Tuesday, 5 September 2023

David Rose On Ranks, Axis And Strata In Protolanguage

Not sure about necessity of ranks, since lowest lg ranks have only next stratum to operate in. Morphemes and phonemes aren’t configurations, are they? Protolg is not ranked, which may relate to Jim’s qu about materiality. Which reminds me of his 2010 intro in Making Meaning Matter, which contrasted two interpretations of axis and strata in protolg...

First is Xian following MAKH... “The content-expression organisation of protolanguage is thus simultaneously stratal and axial… The dimensions of stratification and axis are not independently variable at this stage: the content stratum is organised paradigmatically, while the expression stratum is an inventory of indivisible postural or gestural syntagms.” [Matthiessen 2007: 516]

Second is JRM... “As systemicists interested in genesis, should we be proposing a major component of our cartography (i.e. a rank, a metafunction or a stratum) in the absence of a distinctive system of valeur?” [Martin 2010]

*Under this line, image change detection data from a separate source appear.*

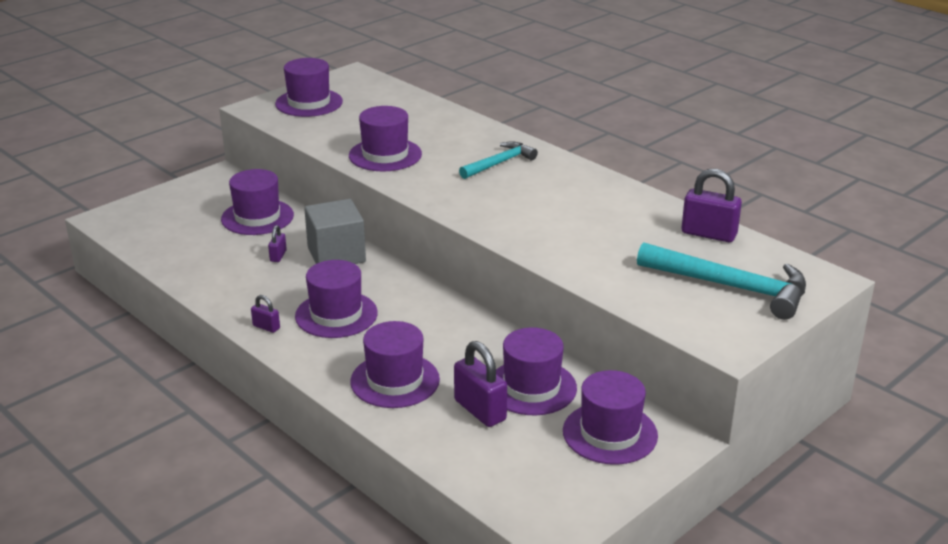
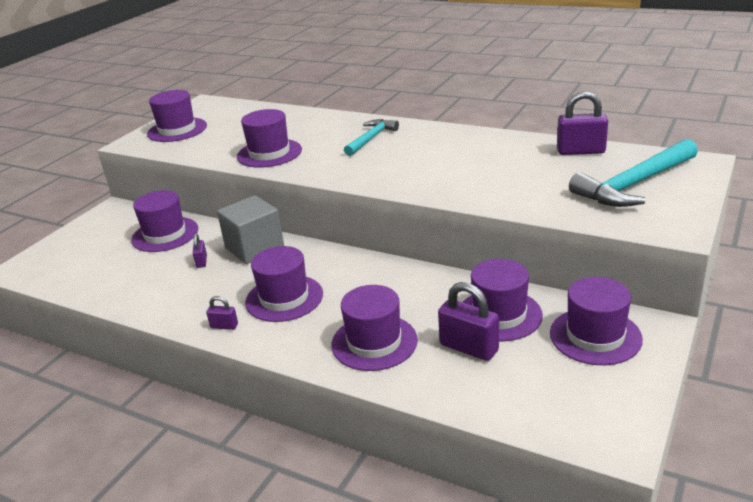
camera: 15 degrees left, 0 degrees up
turquoise hammer [637,242,806,320] -> turquoise hammer turned 135 degrees clockwise [569,139,698,207]

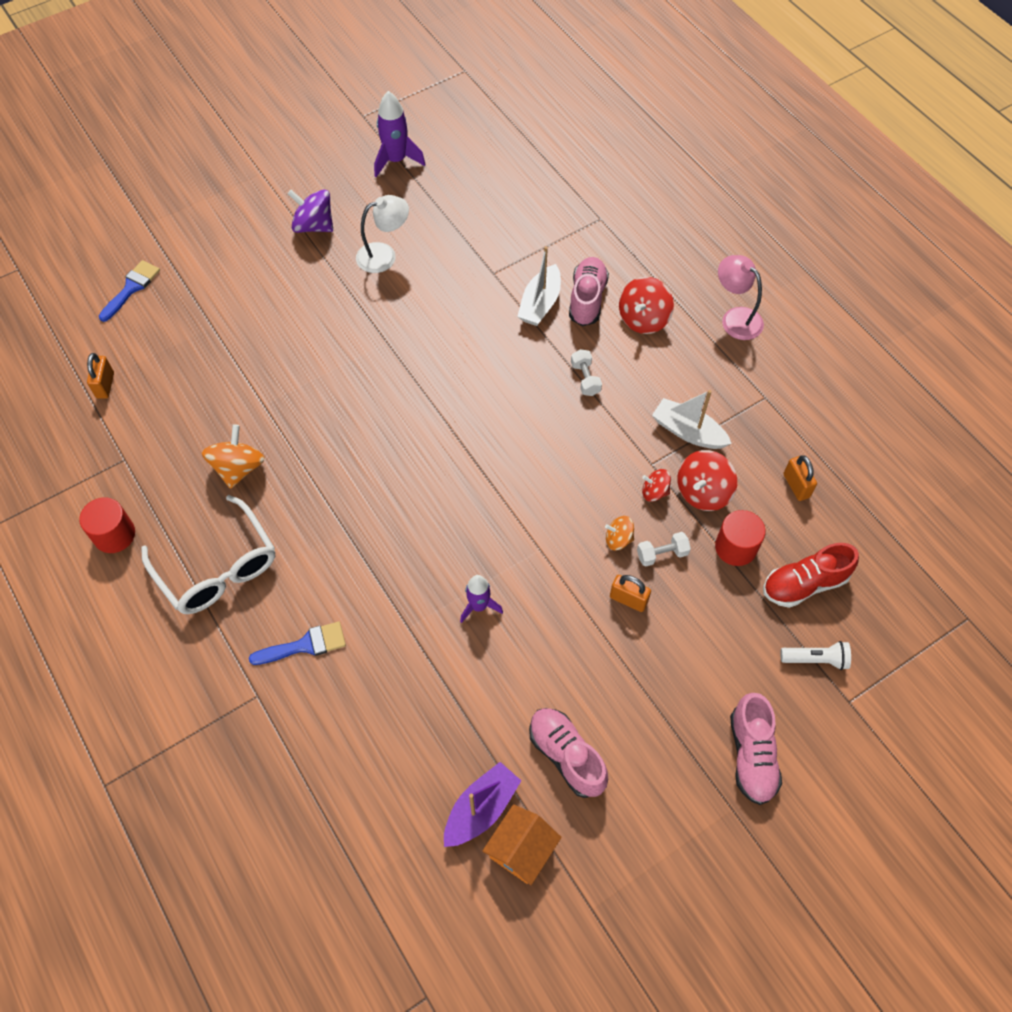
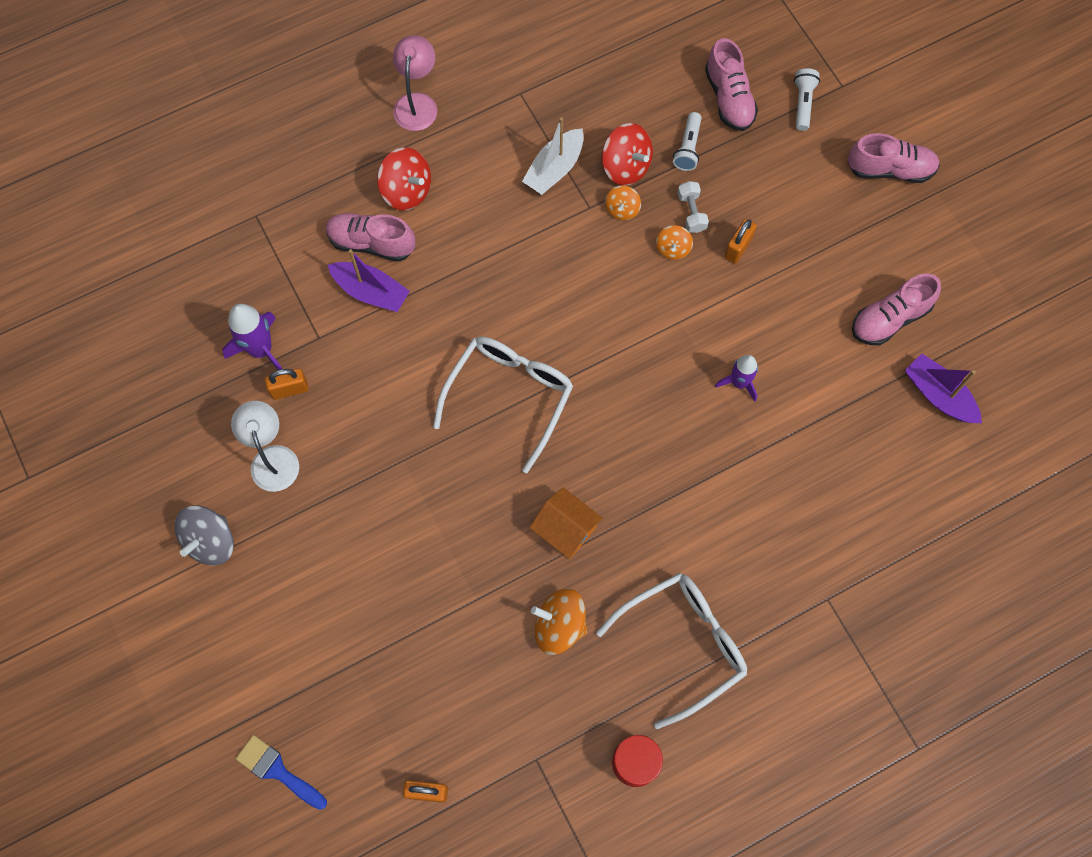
camera: 85 degrees left, 10 degrees up
blue brush [249,622,346,665] -> none
purple spinning top [287,190,333,233] -> grey spinning top [175,506,234,565]
purple rocket [374,91,426,177] -> purple rocket moved to [222,304,282,370]
orange house [483,804,562,885] -> orange house moved to [530,487,603,559]
white boat [517,246,561,326] -> purple boat [328,249,410,312]
white dumbbell [571,349,602,396] -> none
red spinning top [642,469,671,502] -> orange spinning top [605,185,641,220]
red cylinder [715,510,766,566] -> white flashlight [673,112,702,171]
pink lamp [718,255,764,340] -> pink lamp turned 135 degrees clockwise [393,35,437,131]
red shoe [763,543,859,608] -> pink shoe [705,38,758,131]
orange padlock [783,455,817,501] -> orange padlock moved to [265,369,309,400]
none -> white glasses [433,336,573,473]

Here’s MAKH [2004/2012] on Nigel @ 15 months reinterpreted by me as axis and strata...


Blogger Comments:

[1] Clearly, if this were true, it would be an argument against the necessity of rank in language (morpheme, phoneme). To be clear, rank is one way to model formal constituency, so the lowest rank, by definition, has no constituents. But a syntagm of lowest rank units realises the structural configuration of the higher rank: a syntagm of morphemes realises word structure; a syntagm of phonemes realises syllable structure. Moreover, as a rank unit of lexicogrammar, a morpheme does not "operate in" phonology, since lexicogrammar and phonology are different levels of symbolic abstraction.

[2] To be clear, the reason why rank does not apply to protolanguage is semiotic, not material. Protolanguage has no formal constituency, and so it has nothing to model as a rank scale.

[3] To be clear, Martin's model of protolanguage posits structure where there is none. A structure is the relationships between functional elements, but there is no configuration of functions in protolanguage. Each realisation is an individual and indivisible sound or gesture.

[4] Strictly speaking, these are not syntagms, since a syntagm is a sequence of classes, and the expression stratum of protolanguage involves no sequencing.

[5] To be clear, Martin has himself violated his own principle by proposing "a major component of our cartography", structure, "in the absence of a distinctive system of valeur" that specifies structural configurations.

[6] To be clear, Rose's reinterpretation of Halliday (2004/2012) 
  • proposes structure where Halliday says there is none,
  • misrepresents expression (an:a, dada) as content, and 
  • mistakes the resonance feature 'nasal' for a type of (oral) closure.